## Task brief
Rewrite the lines below as a numbered list, skipping any blank lines.

***** Items

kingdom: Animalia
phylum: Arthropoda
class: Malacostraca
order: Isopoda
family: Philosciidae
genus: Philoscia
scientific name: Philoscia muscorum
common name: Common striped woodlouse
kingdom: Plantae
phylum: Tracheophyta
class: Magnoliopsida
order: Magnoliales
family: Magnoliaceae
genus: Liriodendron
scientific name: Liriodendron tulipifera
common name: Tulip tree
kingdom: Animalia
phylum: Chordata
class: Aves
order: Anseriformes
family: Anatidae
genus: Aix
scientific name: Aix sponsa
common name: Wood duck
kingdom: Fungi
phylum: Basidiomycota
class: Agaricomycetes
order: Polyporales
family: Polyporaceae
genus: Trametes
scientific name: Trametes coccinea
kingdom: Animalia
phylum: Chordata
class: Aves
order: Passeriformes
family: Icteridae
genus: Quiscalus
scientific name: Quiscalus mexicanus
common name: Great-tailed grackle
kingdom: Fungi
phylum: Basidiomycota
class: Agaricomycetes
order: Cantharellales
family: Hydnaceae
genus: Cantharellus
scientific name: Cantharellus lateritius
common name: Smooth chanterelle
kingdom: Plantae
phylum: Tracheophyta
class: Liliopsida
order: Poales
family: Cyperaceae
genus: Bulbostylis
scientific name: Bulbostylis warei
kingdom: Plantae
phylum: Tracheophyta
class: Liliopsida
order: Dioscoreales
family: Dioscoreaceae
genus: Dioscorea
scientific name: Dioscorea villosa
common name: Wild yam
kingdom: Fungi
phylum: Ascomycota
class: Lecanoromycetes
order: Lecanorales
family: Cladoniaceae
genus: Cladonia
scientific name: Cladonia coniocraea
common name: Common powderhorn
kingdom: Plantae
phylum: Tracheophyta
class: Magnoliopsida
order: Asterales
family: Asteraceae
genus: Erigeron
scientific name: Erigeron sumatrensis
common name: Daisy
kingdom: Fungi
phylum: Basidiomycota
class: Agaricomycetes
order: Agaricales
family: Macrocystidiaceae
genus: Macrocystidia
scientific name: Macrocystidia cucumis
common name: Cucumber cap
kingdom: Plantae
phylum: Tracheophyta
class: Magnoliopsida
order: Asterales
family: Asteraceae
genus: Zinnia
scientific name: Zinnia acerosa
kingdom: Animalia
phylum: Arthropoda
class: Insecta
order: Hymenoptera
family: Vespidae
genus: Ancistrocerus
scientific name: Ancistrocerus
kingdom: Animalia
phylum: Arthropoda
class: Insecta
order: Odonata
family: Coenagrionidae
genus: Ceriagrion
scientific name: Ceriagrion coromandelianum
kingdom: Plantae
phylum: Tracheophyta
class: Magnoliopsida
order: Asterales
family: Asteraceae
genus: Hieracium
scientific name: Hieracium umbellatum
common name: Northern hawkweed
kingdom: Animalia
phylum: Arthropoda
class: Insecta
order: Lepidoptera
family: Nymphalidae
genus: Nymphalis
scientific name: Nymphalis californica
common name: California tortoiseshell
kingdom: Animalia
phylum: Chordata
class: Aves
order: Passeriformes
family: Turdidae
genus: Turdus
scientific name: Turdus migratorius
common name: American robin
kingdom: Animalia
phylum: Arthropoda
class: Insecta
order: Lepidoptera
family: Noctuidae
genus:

**********

## Written answer
1. kingdom: Animalia
2. phylum: Arthropoda
3. class: Malacostraca
4. order: Isopoda
5. family: Philosciidae
6. genus: Philoscia
7. scientific name: Philoscia muscorum
8. common name: Common striped woodlouse
9. kingdom: Plantae
10. phylum: Tracheophyta
11. class: Magnoliopsida
12. order: Magnoliales
13. family: Magnoliaceae
14. genus: Liriodendron
15. scientific name: Liriodendron tulipifera
16. common name: Tulip tree
17. kingdom: Animalia
18. phylum: Chordata
19. class: Aves
20. order: Anseriformes
21. family: Anatidae
22. genus: Aix
23. scientific name: Aix sponsa
24. common name: Wood duck
25. kingdom: Fungi
26. phylum: Basidiomycota
27. class: Agaricomycetes
28. order: Polyporales
29. family: Polyporaceae
30. genus: Trametes
31. scientific name: Trametes coccinea
32. kingdom: Animalia
33. phylum: Chordata
34. class: Aves
35. order: Passeriformes
36. family: Icteridae
37. genus: Quiscalus
38. scientific name: Quiscalus mexicanus
39. common name: Great-tailed grackle
40. kingdom: Fungi
41. phylum: Basidiomycota
42. class: Agaricomycetes
43. order: Cantharellales
44. family: Hydnaceae
45. genus: Cantharellus
46. scientific name: Cantharellus lateritius
47. common name: Smooth chanterelle
48. kingdom: Plantae
49. phylum: Tracheophyta
50. class: Liliopsida
51. order: Poales
52. family: Cyperaceae
53. genus: Bulbostylis
54. scientific name: Bulbostylis warei
55. kingdom: Plantae
56. phylum: Tracheophyta
57. class: Liliopsida
58. order: Dioscoreales
59. family: Dioscoreaceae
60. genus: Dioscorea
61. scientific name: Dioscorea villosa
62. common name: Wild yam
63. kingdom: Fungi
64. phylum: Ascomycota
65. class: Lecanoromycetes
66. order: Lecanorales
67. family: Cladoniaceae
68. genus: Cladonia
69. scientific name: Cladonia coniocraea
70. common name: Common powderhorn
71. kingdom: Plantae
72. phylum: Tracheophyta
73. class: Magnoliopsida
74. order: Asterales
75. family: Asteraceae
76. genus: Erigeron
77. scientific name: Erigeron sumatrensis
78. common name: Daisy
79. kingdom: Fungi
80. phylum: Basidiomycota
81. class: Agaricomycetes
82. order: Agaricales
83. family: Macrocystidiaceae
84. genus: Macrocystidia
85. scientific name: Macrocystidia cucumis
86. common name: Cucumber cap
87. kingdom: Plantae
88. phylum: Tracheophyta
89. class: Magnoliopsida
90. order: Asterales
91. family: Asteraceae
92. genus: Zinnia
93. scientific name: Zinnia acerosa
94. kingdom: Animalia
95. phylum: Arthropoda
96. class: Insecta
97. order: Hymenoptera
98. family: Vespidae
99. genus: Ancistrocerus
100. scientific name: Ancistrocerus
101. kingdom: Animalia
102. phylum: Arthropoda
103. class: Insecta
104. order: Odonata
105. family: Coenagrionidae
106. genus: Ceriagrion
107. scientific name: Ceriagrion coromandelianum
108. kingdom: Plantae
109. phylum: Tracheophyta
110. class: Magnoliopsida
111. order: Asterales
112. family: Asteraceae
113. genus: Hieracium
114. scientific name: Hieracium umbellatum
115. common name: Northern hawkweed
116. kingdom: Animalia
117. phylum: Arthropoda
118. class: Insecta
119. order: Lepidoptera
120. family: Nymphalidae
121. genus: Nymphalis
122. scientific name: Nymphalis californica
123. common name: California tortoiseshell
124. kingdom: Animalia
125. phylum: Chordata
126. class: Aves
127. order: Passeriformes
128. family: Turdidae
129. genus: Turdus
130. scientific name: Turdus migratorius
131. common name: American robin
132. kingdom: Animalia
133. phylum: Arthropoda
134. class: Insecta
135. order: Lepidoptera
136. family: Noctuidae
137. genus:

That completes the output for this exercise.